Sound Horek Jawa Timur Menggelegar, Budaya atau Teror Suara yang Bikin Heboh?
- id.pinterest.com
Cianjur – Sound horek dari Jawa Timur kini jadi perbincangan hangat di media sosial. Fenomena audio ekstrem ini punya dua sisi yang berbeda banget.
Banyak orang penasaran sama asal-usul sound horek yang viral ini. Ternyata budaya suara keras ini lahir dari tradisi sederhana di desa-desa.
Getaran dahsyat sound horek bisa bikin dinding rumah retak lho. Tapi disisi lain juga jadi sumber penghasilan buat banyak keluarga.
MUI Jawa Timur bahkan sudah keluarkan fatwa soal sound horek ini. Regulasi pun mulai diperketat buat ngatur penggunaan audio ekstrem.
Asal Mula Sound Horek yang Mengejutkan
Sound horek sebenarnya berawal dari kegiatan komunal di desa. Awalnya cuma buat bangunin sahur dan takbiran keliling aja.
Titik balik terjadi saat karnaval 17 Agustus jadi ajang adu gengsi antar desa. Pertanyaan "sound siapa yang paling keras?" jadi pemicu evolusi audio.
Dampak Positif yang Tak Terduga
Bisnis persewaan sound system ternyata menghidupi banyak keluarga. Lapangan kerja tercipta untuk teknisi, operator, sampai sopir.
Bagi masyarakat, ini jadi hiburan rakyat yang murah meriah. Sound horek juga jadi panggung kreativitas tanpa batas buat anak muda.

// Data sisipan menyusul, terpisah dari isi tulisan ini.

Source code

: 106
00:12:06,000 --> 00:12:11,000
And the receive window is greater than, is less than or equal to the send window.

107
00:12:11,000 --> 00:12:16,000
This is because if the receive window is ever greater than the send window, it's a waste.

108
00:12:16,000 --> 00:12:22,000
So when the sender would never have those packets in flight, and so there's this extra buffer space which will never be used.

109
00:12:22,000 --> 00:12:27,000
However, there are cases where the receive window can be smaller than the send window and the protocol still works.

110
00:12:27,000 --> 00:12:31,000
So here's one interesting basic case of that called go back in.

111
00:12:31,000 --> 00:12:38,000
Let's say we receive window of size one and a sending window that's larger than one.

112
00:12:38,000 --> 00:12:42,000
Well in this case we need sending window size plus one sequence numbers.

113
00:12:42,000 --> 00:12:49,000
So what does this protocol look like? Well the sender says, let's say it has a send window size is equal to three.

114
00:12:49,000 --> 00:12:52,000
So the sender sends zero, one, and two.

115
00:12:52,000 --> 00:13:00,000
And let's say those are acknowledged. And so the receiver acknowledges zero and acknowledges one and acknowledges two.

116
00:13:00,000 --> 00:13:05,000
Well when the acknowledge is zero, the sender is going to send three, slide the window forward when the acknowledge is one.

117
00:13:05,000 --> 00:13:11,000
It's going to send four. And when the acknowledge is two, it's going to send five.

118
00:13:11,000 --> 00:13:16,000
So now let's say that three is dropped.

Sisi Gelap yang Mengkhawatirkan
Getaran ekstrem sound horek bisa bikin dinding retak dan kaca pecah. Polusi suara ini ganggu banget, terutama buat orang sakit dan anak-anak.
Resiko kesehatan kayak kerusakan pendengaran permanen juga mengintai. Belum lagi kemacetan parah dan potensi konflik sosial yang muncul.
Respons Pemerintah dan Tokoh Agama
MUI Jawa Timur udah keluarin fatwa kalau sound horek bisa jadi haram. Ini terjadi kalau terbukti menimbulkan mudarat atau kerusakan.
Polisi di berbagai daerah mulai razia dan batasi volume suara. Jam operasional sound horek juga dibatasi buat kurangi gangguan.
Mencari Jalan Tengah
Sound horek adalah cerminan kompleks dari masyarakatnya. Fenomena ini jadi simbol kebanggaan sekaligus sumber masalah.
Diperlukan solusi bijak yang tetap jaga kreativitas tanpa ganggu ketertiban. Regulasi yang tepat bisa jadi kunci keseimbangan antara hiburan dan kenyamanan.